# Problem to solve
Transcribe exactly, and without pictures, only the lines from the one bearing "tornillos 8 mm y dos arandelas." through the final line of the data below.

# Records for this exercise
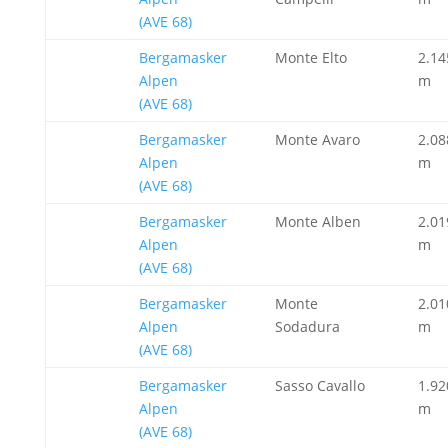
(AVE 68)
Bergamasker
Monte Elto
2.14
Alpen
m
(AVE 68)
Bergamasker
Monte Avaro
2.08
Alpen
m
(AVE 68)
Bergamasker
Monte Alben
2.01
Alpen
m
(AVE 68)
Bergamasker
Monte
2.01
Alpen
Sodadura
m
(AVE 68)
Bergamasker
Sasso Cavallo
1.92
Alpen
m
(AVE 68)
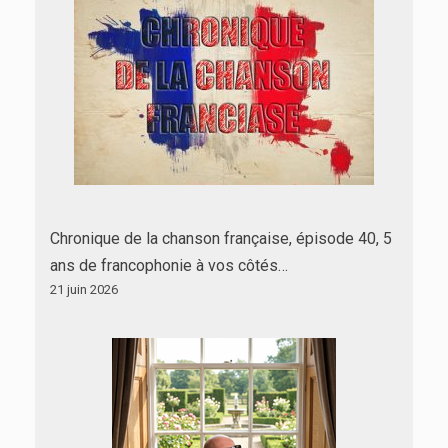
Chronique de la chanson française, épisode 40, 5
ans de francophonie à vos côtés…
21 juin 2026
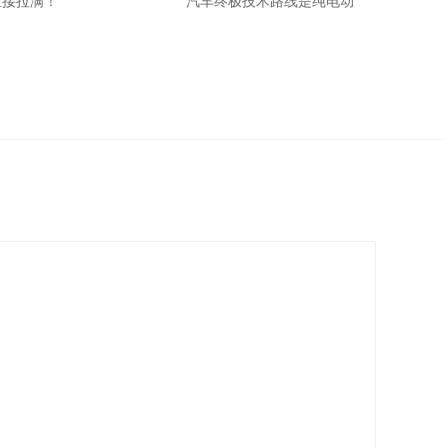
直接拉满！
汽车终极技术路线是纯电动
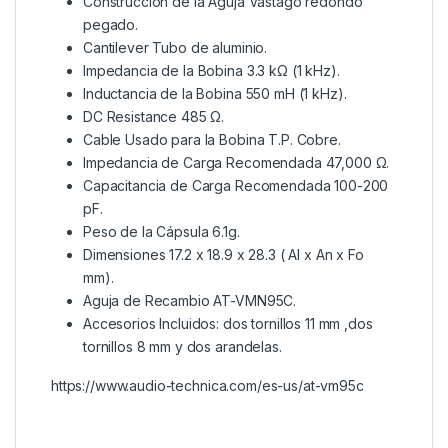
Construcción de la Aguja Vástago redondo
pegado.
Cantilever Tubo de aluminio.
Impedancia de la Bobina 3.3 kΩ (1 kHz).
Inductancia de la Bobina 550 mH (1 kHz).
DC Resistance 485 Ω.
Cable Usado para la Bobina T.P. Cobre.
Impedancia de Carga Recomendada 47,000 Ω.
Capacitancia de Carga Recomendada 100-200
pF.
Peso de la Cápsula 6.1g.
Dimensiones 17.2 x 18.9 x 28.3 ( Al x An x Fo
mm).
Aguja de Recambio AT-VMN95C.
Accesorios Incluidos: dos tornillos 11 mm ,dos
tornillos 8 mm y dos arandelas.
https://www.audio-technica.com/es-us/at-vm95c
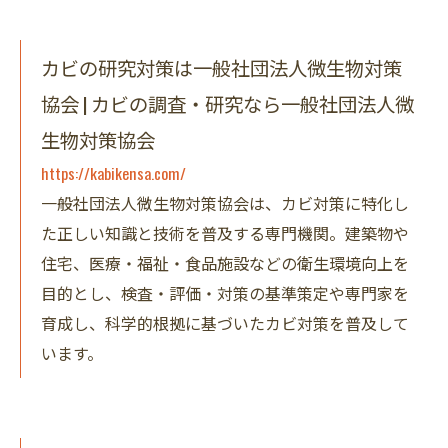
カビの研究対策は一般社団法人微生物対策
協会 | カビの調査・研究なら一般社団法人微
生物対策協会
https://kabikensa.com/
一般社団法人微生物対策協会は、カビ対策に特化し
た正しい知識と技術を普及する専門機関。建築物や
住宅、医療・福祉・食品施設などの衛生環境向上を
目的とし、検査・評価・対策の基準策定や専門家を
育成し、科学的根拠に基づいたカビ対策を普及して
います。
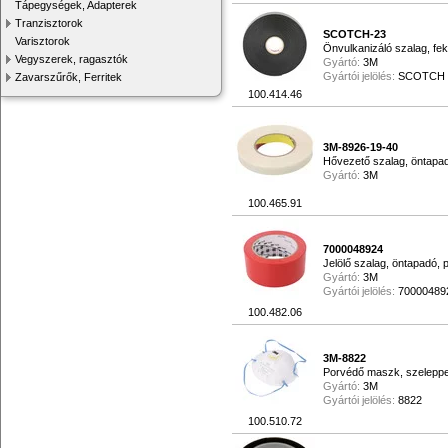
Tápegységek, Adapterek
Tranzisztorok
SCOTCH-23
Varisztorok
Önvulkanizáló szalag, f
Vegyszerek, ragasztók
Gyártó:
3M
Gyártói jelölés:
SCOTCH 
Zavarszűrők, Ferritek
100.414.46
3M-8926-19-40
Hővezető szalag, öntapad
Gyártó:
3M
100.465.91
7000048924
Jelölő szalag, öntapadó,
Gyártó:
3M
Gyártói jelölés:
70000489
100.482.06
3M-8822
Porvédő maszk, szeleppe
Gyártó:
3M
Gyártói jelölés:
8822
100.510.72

# Task output
tornillos 8 mm y dos arandelas.
https://www.audio-technica.com/es-us/at-vm95c
カビの研究対策は一般社団法人微生物対策
協会 | カビの調査・研究なら一般社団法人微
生物対策協会
https://kabikensa.com/
一般社団法人微生物対策協会は、カビ対策に特化し
た正しい知識と技術を普及する専門機関。建築物や
住宅、医療・福祉・食品施設などの衛生環境向上を
目的とし、検査・評価・対策の基準策定や専門家を
育成し、科学的根拠に基づいたカビ対策を普及して
います。
Tápegységek, Adapterek
Tranzisztorok
SCOTCH-23
Varisztorok
Önvulkanizáló szalag, f
Vegyszerek, ragasztók
Gyártó:
3M
Gyártói jelölés:
SCOTCH 
Zavarszűrők, Ferritek
100.414.46
3M-8926-19-40
Hővezető szalag, öntapad
Gyártó:
3M
100.465.91
7000048924
Jelölő szalag, öntapadó,
Gyártó:
3M
Gyártói jelölés:
70000489
100.482.06
3M-8822
Porvédő maszk, szeleppe
Gyártó:
3M
Gyártói jelölés:
8822
100.510.72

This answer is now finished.